Please copy every line of the data in which the string "down" appears.

**EXERCISE DATA:**

====================

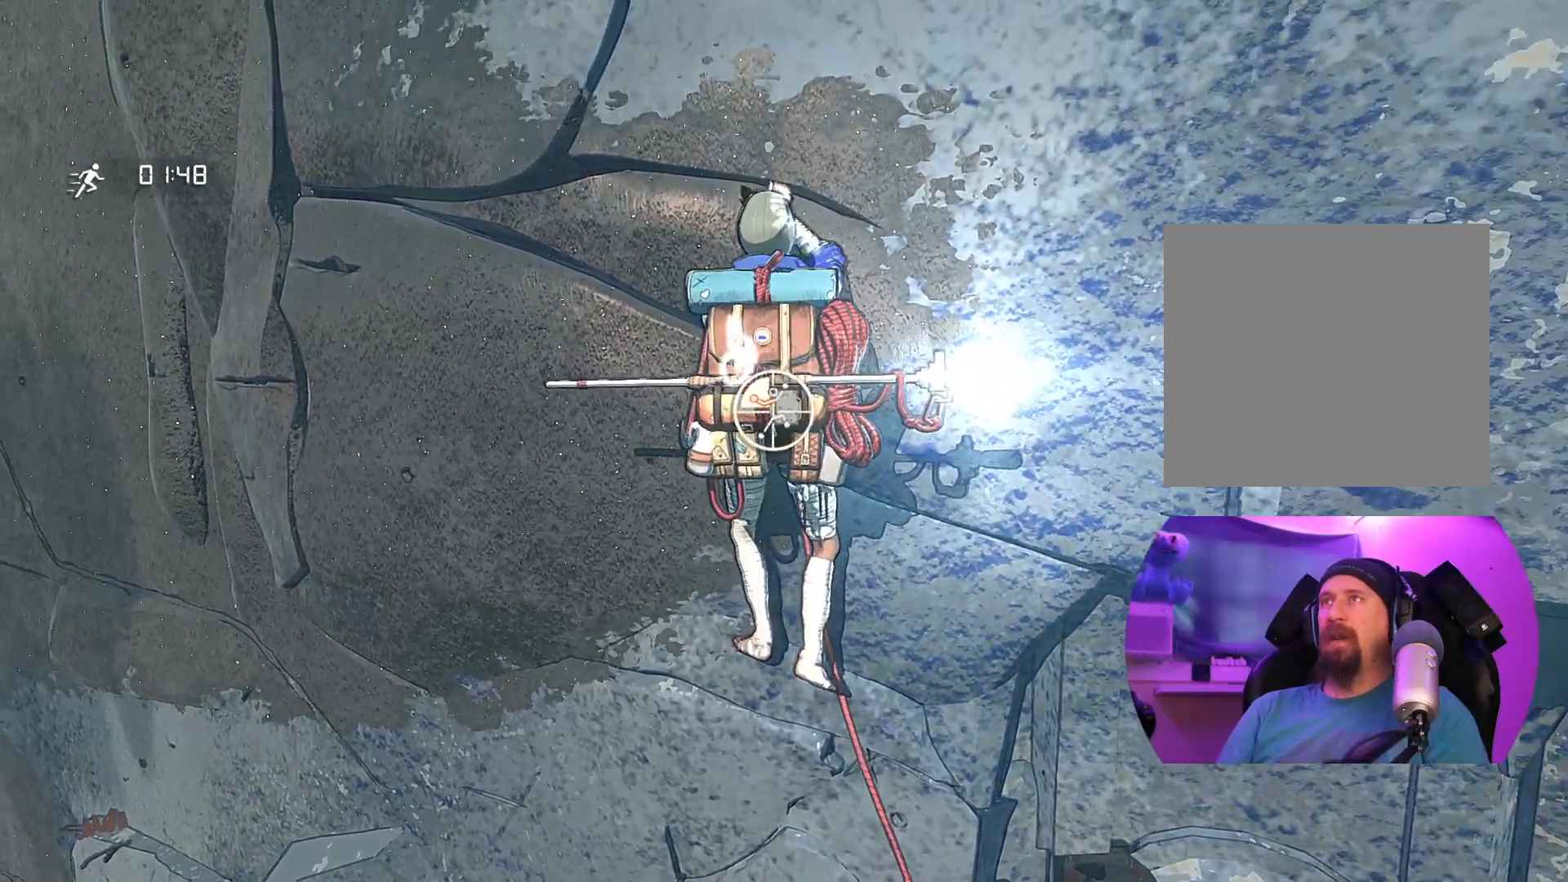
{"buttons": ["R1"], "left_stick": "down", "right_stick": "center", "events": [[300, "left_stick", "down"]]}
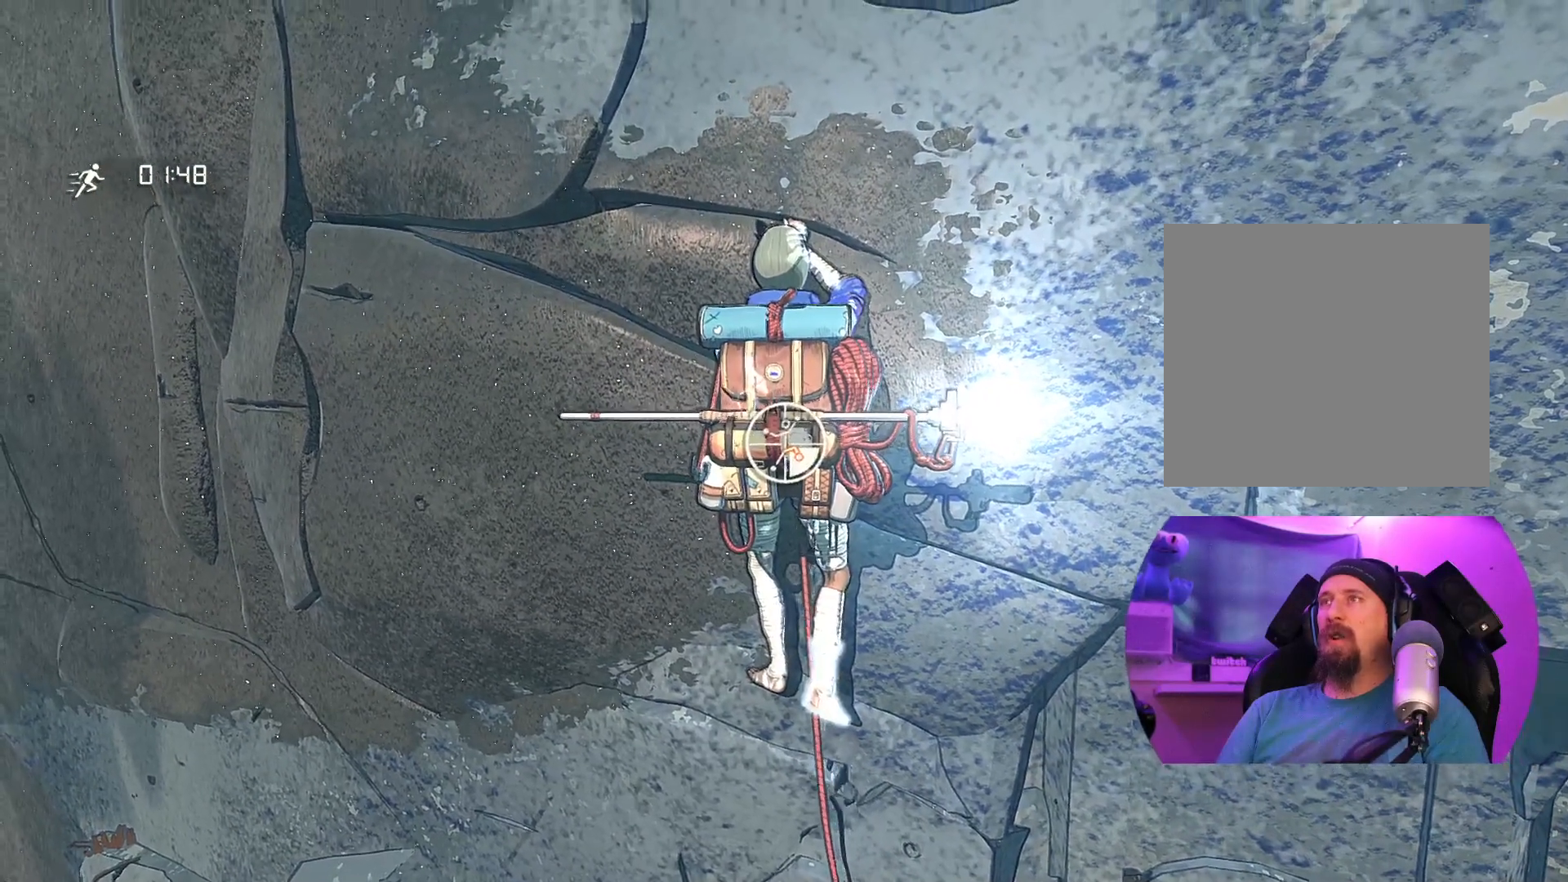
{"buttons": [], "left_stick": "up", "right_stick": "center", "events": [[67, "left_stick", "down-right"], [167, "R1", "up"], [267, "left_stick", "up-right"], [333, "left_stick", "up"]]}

====================

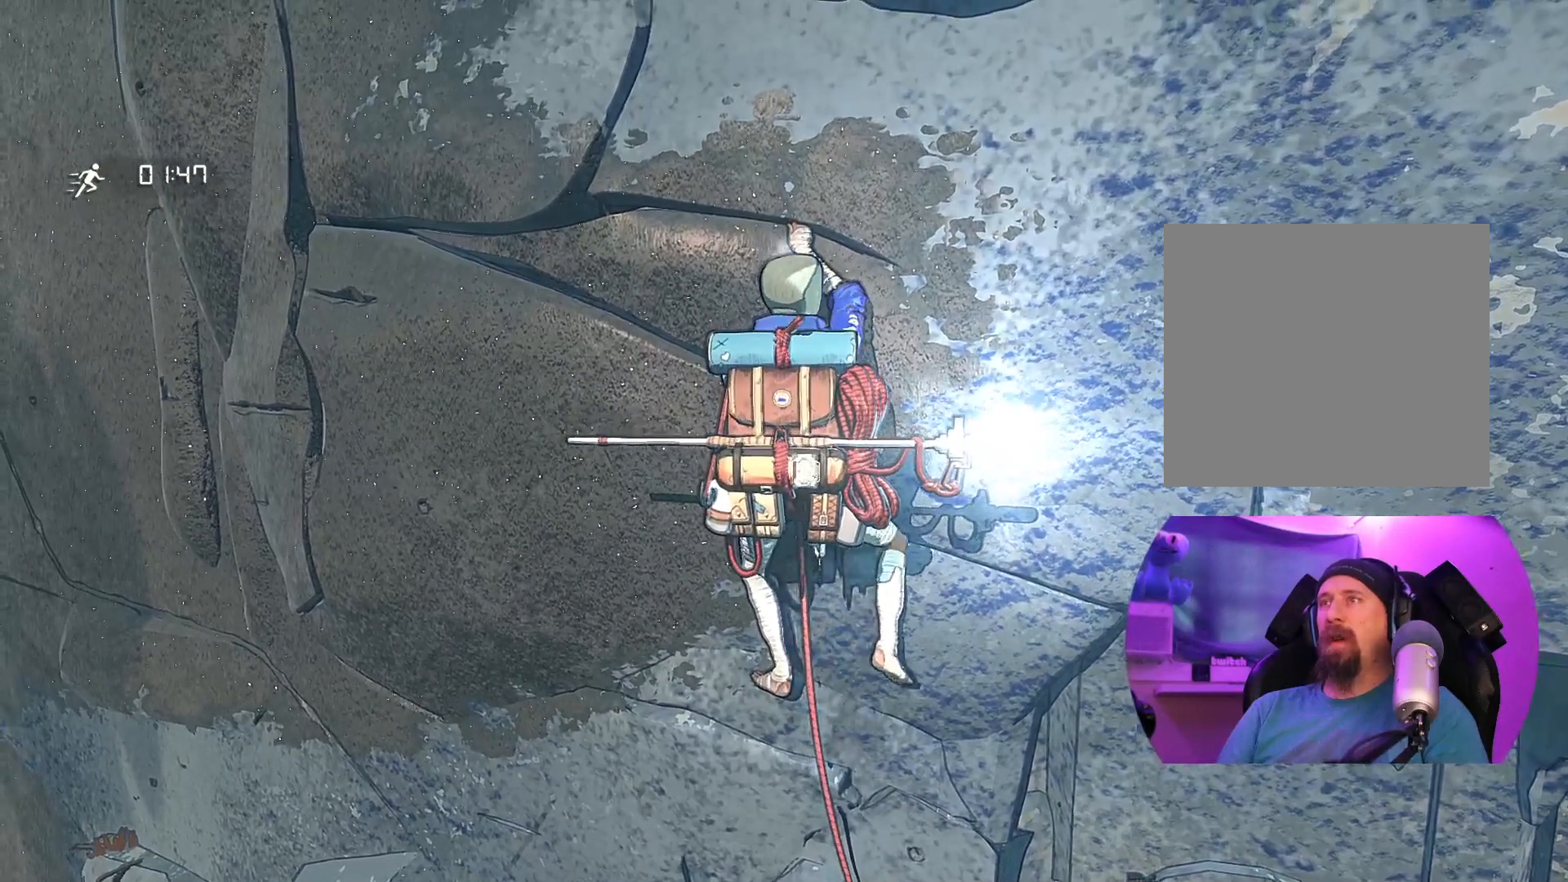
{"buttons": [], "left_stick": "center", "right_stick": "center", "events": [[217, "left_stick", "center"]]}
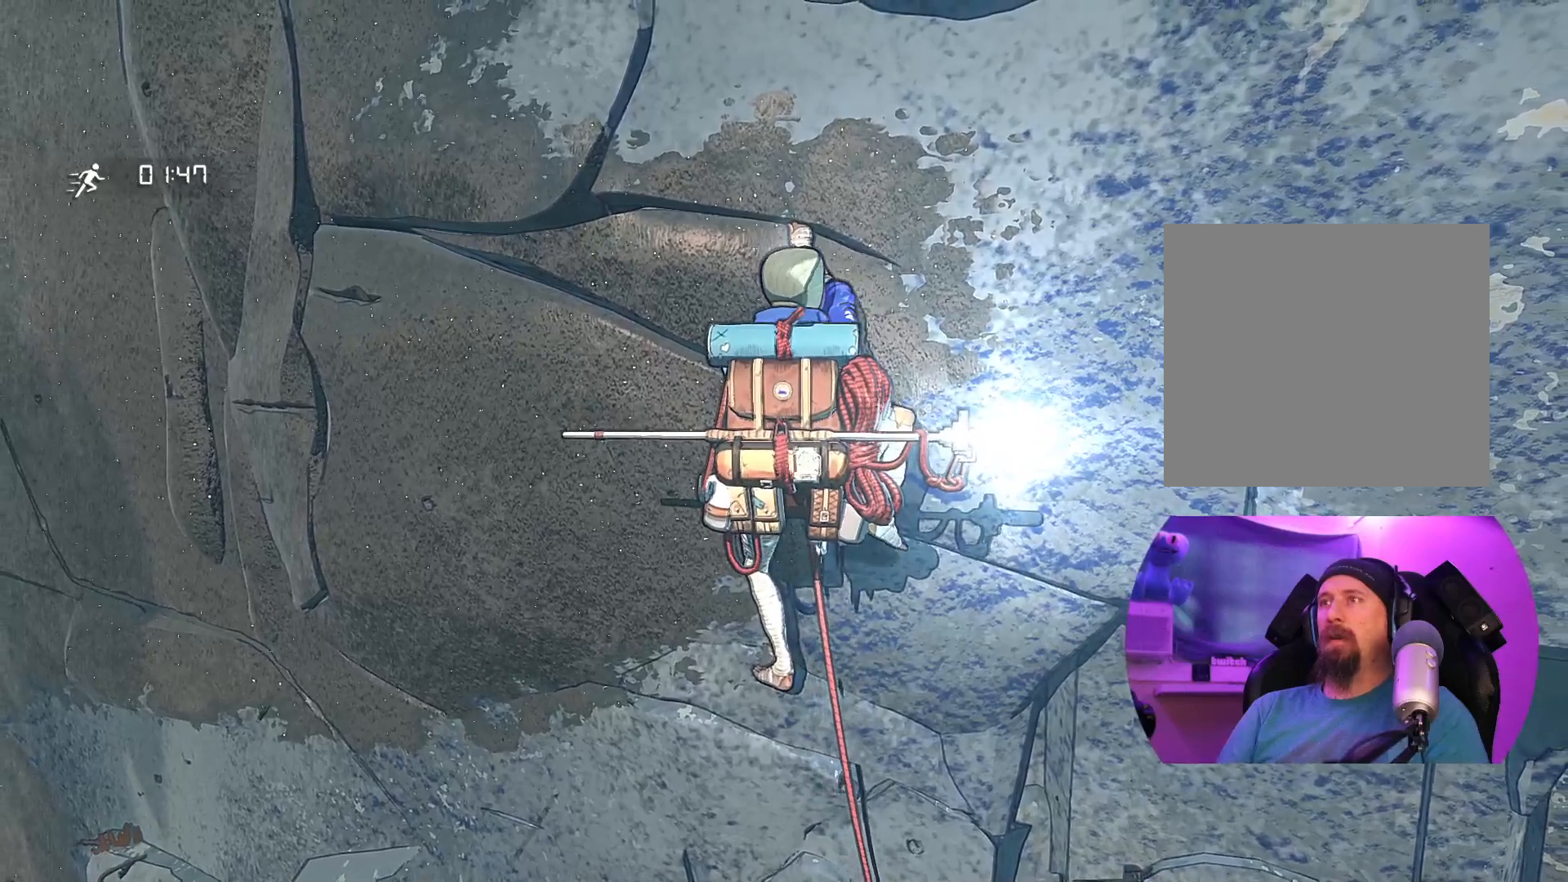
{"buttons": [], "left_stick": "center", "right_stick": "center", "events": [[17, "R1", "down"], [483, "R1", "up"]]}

====================

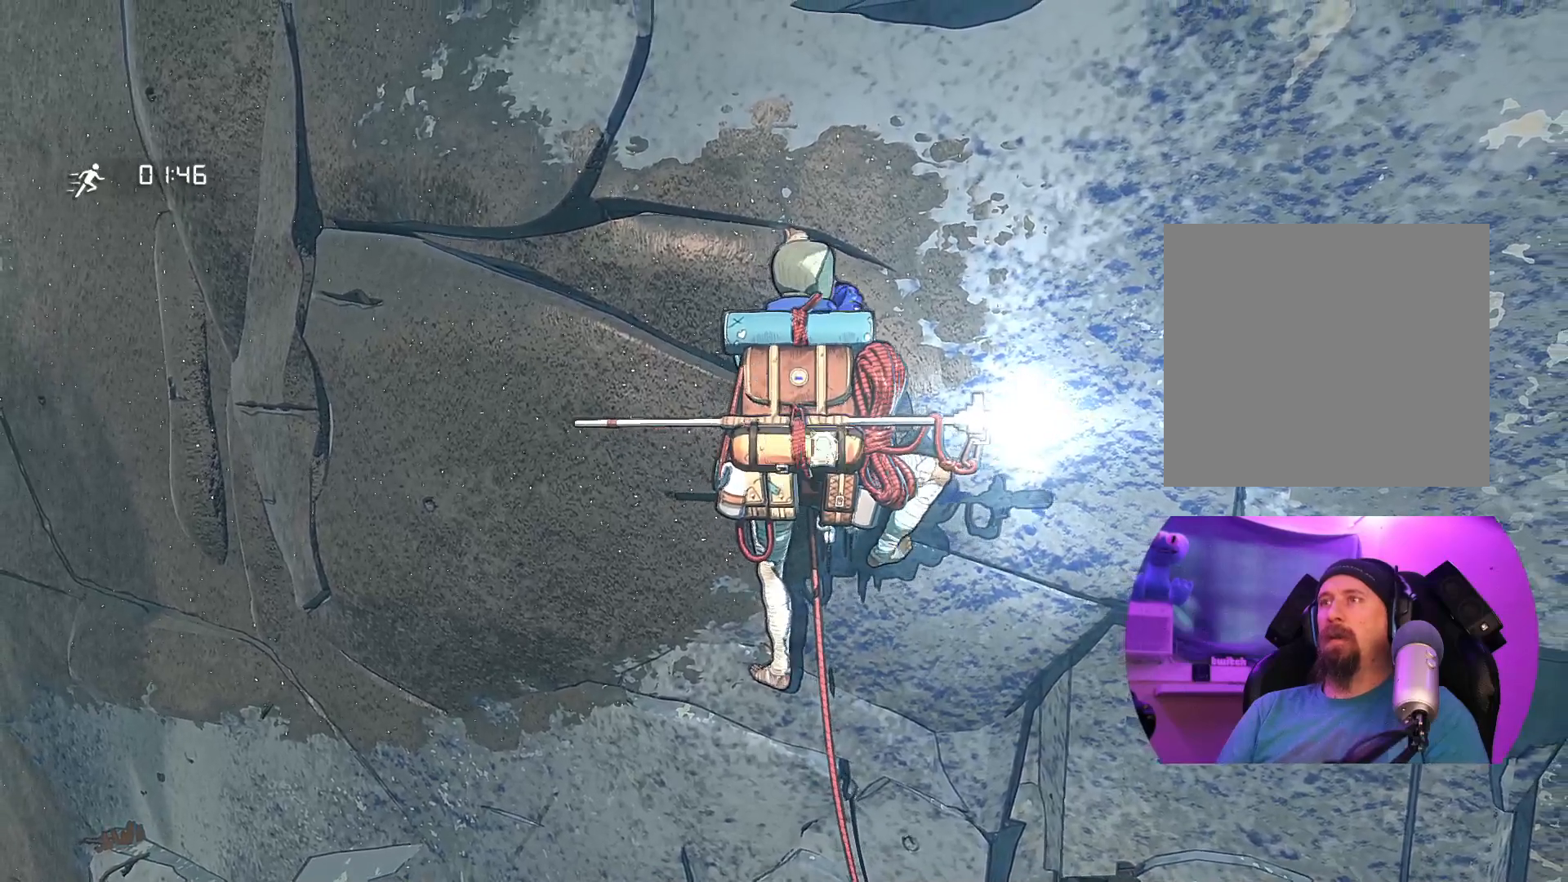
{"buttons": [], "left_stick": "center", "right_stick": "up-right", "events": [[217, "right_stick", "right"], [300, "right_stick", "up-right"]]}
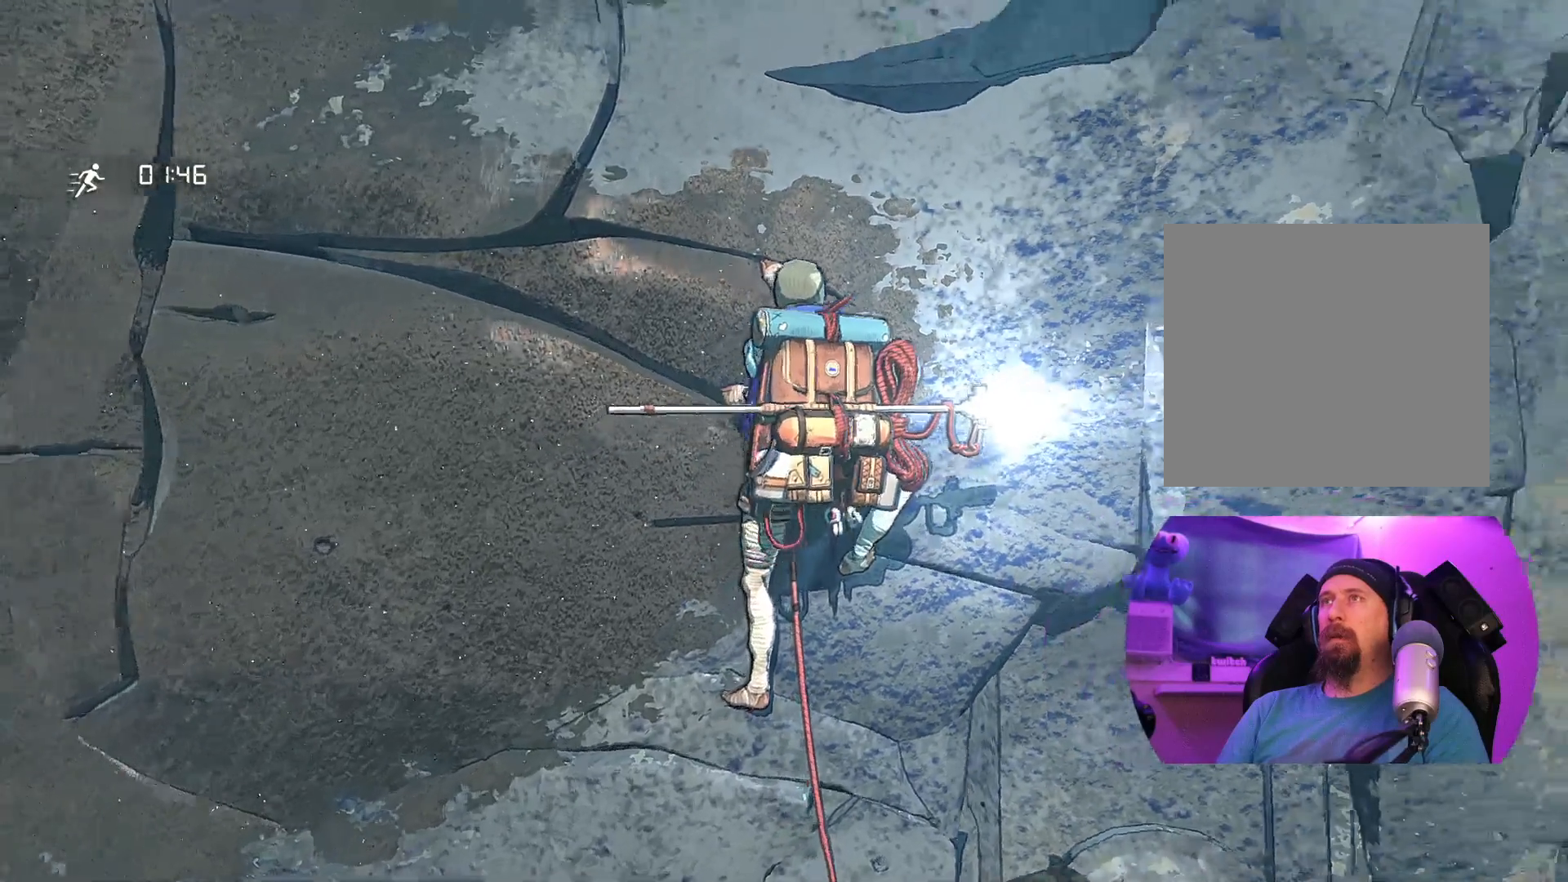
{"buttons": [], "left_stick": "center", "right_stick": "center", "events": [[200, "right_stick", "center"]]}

====================

**RESULT:**
{"buttons": ["R1"], "left_stick": "down", "right_stick": "center", "events": [[300, "left_stick", "down"]]}
{"buttons": [], "left_stick": "up", "right_stick": "center", "events": [[67, "left_stick", "down-right"], [167, "R1", "up"], [267, "left_stick", "up-right"], [333, "left_stick", "up"]]}
{"buttons": [], "left_stick": "center", "right_stick": "center", "events": [[17, "R1", "down"], [483, "R1", "up"]]}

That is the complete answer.